From Lavender Fields to the Field of Politics: Marie Mayor
The day was idyllic. The temperature was in the high 60s at 10 a.m. The sunshine and the cologne of lavender set the stage. The farm was a hub of activity. Marie Mayor was ready for my intrusion. She led us to the porch. The setting framed her and her captivating life story.
She was born in Lake Charles, Louisiana. Her mother’s family had been a part of the town’s founding in 1861. The petrochemical industry had transformed the town’s economy in the first half of the 20th century bringing chemical engineers and prosperity. L’Auberge du Lac or Lake Charles was populated by and its culture enhanced by Acadian exiles from Eastern Canada. These components influenced Marie’s education, world view, and outlook on life.
Marie married a chemical company engineer while in college and moved, to amplify his career, to the Baltimore area. She enrolled into the University of Maryland in order to complete her baccalaureate degree in Home Ec. She had wanted to major in Chemical Engineering but had been dissuaded. She explains this choice, “that’s where I was; that’s where the community was.” The marriage floundered but Marie describes it as successful in that she grew and changed during it and two great kids, Lance and Christina were born.
Marie went to work as the Anne Arundel County administrator of Head Start and began graduate school. She received her Master’s degree in 1973. Prompted by her devotion to zoning and planned growth, she ran successfully for town council of College Park. Michael Harrington’s book, The Other America, resonated with Marie and she began a lifetime quest for equality in education. She championed a Metro Stop in College Park to link area Universities; Marie fervently believes in the power of connection, communication, and collaboration which comes about only when universities and businesses are networked.
Marie reports that her life was changed by her exposure to Dr.
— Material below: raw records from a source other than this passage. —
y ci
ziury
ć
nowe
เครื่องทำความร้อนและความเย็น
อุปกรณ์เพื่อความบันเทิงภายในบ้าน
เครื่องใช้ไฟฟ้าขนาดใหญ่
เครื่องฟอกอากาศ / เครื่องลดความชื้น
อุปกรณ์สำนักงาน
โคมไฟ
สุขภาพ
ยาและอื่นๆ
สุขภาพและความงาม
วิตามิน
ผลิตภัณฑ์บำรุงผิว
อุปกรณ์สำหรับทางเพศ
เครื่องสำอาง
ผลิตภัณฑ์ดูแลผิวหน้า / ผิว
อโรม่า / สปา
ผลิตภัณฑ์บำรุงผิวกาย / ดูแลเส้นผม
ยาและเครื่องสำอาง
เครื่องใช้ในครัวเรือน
Jean Dresden Grambs, professor of Human Development. Marie credits Dr. Grambs with influencing her thinking about school desegregation, alternative approaches in teacher education, equity for minority students and teachers, and women’s rights and roles.
Marie has spent her life advocating empowerment of the disenfranchised and overcoming bigotry, poverty, and oppression. She concludes that equality in education is pivotal to the development of strong communities, a nimble labor force, and the continuation of our democratic ideals. Over the next 35 years, Marie provided leadership for these goals with jobs as Director, Baltimore County Maryland Public Schools, Gender Equity Education Administrator, Maryland State Department of Education, Director, Office for Children and Families, and Cooperative Extension Agent, University of Maryland.
Marie capped her career as a specialist in Special Education, US Department of Education, Washington DC. She and her partner Sharon began visiting the beach and in 2000 bought a home in Milton. Marie continued to work full time and came weekends to the beach. In 2002, they stumbled on a farm, Lavender Fields that had been in operation for over ten years. They were captivated. In true educator fashion, Marie devoured over $500 in books about lavender. Trips to Hawaii and Provence to augment the “book learning” followed quickly. The farm has grown and developed in ways that can only be described as magical and spiritual. Until her retirement, Marie commuted from her federal job and Sharon shouldered most of the work on the farm. On one particularly stressful day, Sharon was overwhelmed by the physical strain and volume of work. She threw her arms skyward and asked for help. True to the spiritual essence of Lavender Fields, an unknown college classmate of Sharon’s, riding his bicycle down the road, paused in front of the farm and was amenable to work. He was the first employee.
Marie retired in 2009. The house in Milton came in second to the allure of Lavender Fields. Marie was transformed by her first night at the farm; this was home. In the 1890s, Marie’s great grandfather harvested trees from the Cypress Swamp near Selbyville. Her grandfather farmed in Dagsboro. Lavender Fields was Sussex County homecoming for her. Today, the thriving farm has seven employees. Marie affirms that Lavender Fields transforms all who experience it.
In her retirement, Marie has run twice for statewide political office. She serves as co-chair of the Board of the Southern Delaware Tourism Council, treasurer of the Delaware Association of University Women, a director of Dig-It!, a member of the League of Women Voters, a board member of the Milton Chamber of Commerce, a trustee, Milton Historical Society, and board member of Milton Theater. She is president of the Delaware Agritourism Association.
Asked what she saw as her legacy, Marie hopes that people will remember her as a bridge between equality of education and a productive and contributing life.